*Prompt*:
From top to bottom, each entry below must be reproduced exactly.

┏━━

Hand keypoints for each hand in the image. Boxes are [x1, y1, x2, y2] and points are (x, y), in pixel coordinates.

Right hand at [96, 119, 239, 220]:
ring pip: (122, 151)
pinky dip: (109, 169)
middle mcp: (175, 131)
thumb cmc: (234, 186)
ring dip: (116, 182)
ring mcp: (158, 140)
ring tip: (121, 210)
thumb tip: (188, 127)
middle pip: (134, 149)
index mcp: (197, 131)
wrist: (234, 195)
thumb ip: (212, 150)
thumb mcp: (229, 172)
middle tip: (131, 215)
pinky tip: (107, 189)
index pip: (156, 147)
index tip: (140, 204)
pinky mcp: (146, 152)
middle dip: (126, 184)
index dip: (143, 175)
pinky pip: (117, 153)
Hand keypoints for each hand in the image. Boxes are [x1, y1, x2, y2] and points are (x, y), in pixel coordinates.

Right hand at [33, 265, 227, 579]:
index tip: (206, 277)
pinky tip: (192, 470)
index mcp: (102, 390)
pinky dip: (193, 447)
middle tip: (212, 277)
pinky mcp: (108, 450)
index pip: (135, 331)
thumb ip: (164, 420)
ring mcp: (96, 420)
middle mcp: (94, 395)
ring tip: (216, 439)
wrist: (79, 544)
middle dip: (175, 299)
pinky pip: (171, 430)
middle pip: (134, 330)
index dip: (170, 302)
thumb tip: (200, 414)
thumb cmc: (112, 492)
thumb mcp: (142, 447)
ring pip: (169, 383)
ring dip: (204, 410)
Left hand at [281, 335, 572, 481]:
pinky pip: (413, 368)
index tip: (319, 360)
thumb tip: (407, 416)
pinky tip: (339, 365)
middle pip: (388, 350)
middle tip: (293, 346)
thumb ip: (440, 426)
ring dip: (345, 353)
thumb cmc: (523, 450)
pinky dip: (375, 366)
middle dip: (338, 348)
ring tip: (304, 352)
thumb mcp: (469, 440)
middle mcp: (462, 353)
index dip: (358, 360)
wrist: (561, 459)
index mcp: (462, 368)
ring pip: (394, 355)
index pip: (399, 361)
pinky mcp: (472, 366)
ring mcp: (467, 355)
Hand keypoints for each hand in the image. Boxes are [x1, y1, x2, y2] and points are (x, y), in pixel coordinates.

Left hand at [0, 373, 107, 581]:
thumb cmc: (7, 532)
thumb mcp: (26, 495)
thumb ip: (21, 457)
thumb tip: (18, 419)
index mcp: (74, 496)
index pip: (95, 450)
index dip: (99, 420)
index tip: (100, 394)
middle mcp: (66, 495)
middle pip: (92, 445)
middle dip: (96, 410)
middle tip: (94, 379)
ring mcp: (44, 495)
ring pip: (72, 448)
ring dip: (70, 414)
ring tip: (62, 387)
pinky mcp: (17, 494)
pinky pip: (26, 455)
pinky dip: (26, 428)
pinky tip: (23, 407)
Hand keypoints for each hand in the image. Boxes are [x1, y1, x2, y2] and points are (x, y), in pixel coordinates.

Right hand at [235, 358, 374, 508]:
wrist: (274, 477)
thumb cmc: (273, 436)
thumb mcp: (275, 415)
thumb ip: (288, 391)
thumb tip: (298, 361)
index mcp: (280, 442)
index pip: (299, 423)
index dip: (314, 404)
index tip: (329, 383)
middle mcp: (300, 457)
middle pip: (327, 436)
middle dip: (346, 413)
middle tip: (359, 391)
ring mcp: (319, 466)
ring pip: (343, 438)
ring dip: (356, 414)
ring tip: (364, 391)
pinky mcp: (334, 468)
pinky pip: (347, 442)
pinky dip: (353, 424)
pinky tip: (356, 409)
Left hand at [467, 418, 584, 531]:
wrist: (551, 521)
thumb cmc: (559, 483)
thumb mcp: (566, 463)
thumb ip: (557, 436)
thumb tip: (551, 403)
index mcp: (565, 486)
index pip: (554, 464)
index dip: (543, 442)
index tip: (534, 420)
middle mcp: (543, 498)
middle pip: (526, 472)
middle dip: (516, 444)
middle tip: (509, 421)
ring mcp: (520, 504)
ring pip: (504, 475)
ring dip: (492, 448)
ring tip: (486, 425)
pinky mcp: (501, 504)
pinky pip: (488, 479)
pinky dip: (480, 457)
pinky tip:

┗━━

*Solution for this task*:
Hand keypoints for each hand in the image. Boxes are [x1, y1, x2, y2] and points are (x, y), in pixel coordinates.

Right hand at [96, 119, 239, 220]:
ring pip: (122, 151)
pinky dip: (109, 169)
middle mcp: (175, 131)
thumb cmc: (234, 186)
ring dip: (116, 182)
ring mcp: (158, 140)
ring tip: (121, 210)
thumb tip: (188, 127)
middle pip: (134, 149)
index mcp: (197, 131)
wrist: (234, 195)
thumb ip: (212, 150)
thumb mcp: (229, 172)
middle tip: (131, 215)
pinky tip: (107, 189)
index pip: (156, 147)
index tip: (140, 204)
pinky mcp: (146, 152)
middle dip: (126, 184)
index dip: (143, 175)
pinky pip: (117, 153)
Hand keypoints for each hand in the image. Boxes are [x1, y1, x2, y2] and points are (x, y), in pixel coordinates.

Right hand at [33, 265, 227, 579]:
index tip: (206, 277)
pinky tip: (192, 470)
index mcp: (102, 390)
pinky dip: (193, 447)
middle tip: (212, 277)
pinky mcp: (108, 450)
index pip: (135, 331)
thumb ip: (164, 420)
ring mcp: (96, 420)
middle mcp: (94, 395)
ring tip: (216, 439)
wrist: (79, 544)
middle dip: (175, 299)
pinky pip: (171, 430)
middle pip: (134, 330)
index dip: (170, 302)
thumb tip: (200, 414)
thumb cmc: (112, 492)
thumb mcp: (142, 447)
ring pip: (169, 383)
ring dip: (204, 410)
Left hand at [281, 335, 572, 481]:
pinky pip: (413, 368)
index tip: (319, 360)
thumb tip: (407, 416)
pinky tip: (339, 365)
middle pip: (388, 350)
middle tip: (293, 346)
thumb ip: (440, 426)
ring dip: (345, 353)
thumb cmc: (523, 450)
pinky dip: (375, 366)
middle dip: (338, 348)
ring tip: (304, 352)
thumb mcp: (469, 440)
middle mcp: (462, 353)
index dip: (358, 360)
wrist: (561, 459)
index mcp: (462, 368)
ring pip: (394, 355)
index pip: (399, 361)
pinky mcp: (472, 366)
ring mcp: (467, 355)
Hand keypoints for each hand in the image. Boxes are [x1, y1, x2, y2] and points are (x, y), in pixel coordinates.

Left hand at [0, 373, 107, 581]:
thumb cmc: (7, 532)
thumb mcp: (26, 495)
thumb ip: (21, 457)
thumb tip: (18, 419)
index mcp: (74, 496)
index pip: (95, 450)
index dip: (99, 420)
index tip: (100, 394)
middle mcp: (66, 495)
middle pip: (92, 445)
middle dip: (96, 410)
middle tip: (94, 379)
ring mcp: (44, 495)
ring pip: (72, 448)
ring dip: (70, 414)
ring tip: (62, 387)
pinky mcp: (17, 494)
pinky pip: (26, 455)
pinky dip: (26, 428)
pinky tip: (23, 407)
Hand keypoints for each hand in the image. Boxes are [x1, y1, x2, y2] and points are (x, y), in pixel coordinates.

Right hand at [235, 358, 374, 508]:
wrist: (274, 477)
thumb cmc: (273, 436)
thumb mcp: (275, 415)
thumb ip: (288, 391)
thumb tip: (298, 361)
index mcp: (280, 442)
index pip: (299, 423)
index dip: (314, 404)
index tip: (329, 383)
middle mcp: (300, 457)
middle pip: (327, 436)
middle dip: (346, 413)
middle tip: (359, 391)
ring mcp: (319, 466)
ring pip: (343, 438)
ring dip: (356, 414)
ring tip: (364, 391)
pinky mcp: (334, 468)
pinky pip: (347, 442)
pinky dip: (353, 424)
pinky tip: (356, 409)
Left hand at [467, 418, 584, 531]:
wrist: (551, 521)
thumb cmc: (559, 483)
thumb mcp: (566, 463)
thumb ip: (557, 436)
thumb tip: (551, 403)
index mcp: (565, 486)
index pip: (554, 464)
index dip: (543, 442)
index tip: (534, 420)
middle mcp: (543, 498)
middle pip: (526, 472)
middle dip: (516, 444)
middle tip: (509, 421)
ring mcp: (520, 504)
ring pip: (504, 475)
ring dip: (492, 448)
ring tip: (486, 425)
pinky mcp: (501, 504)
pinky pip: (488, 479)
pinky dip: (480, 457)
pinky tip:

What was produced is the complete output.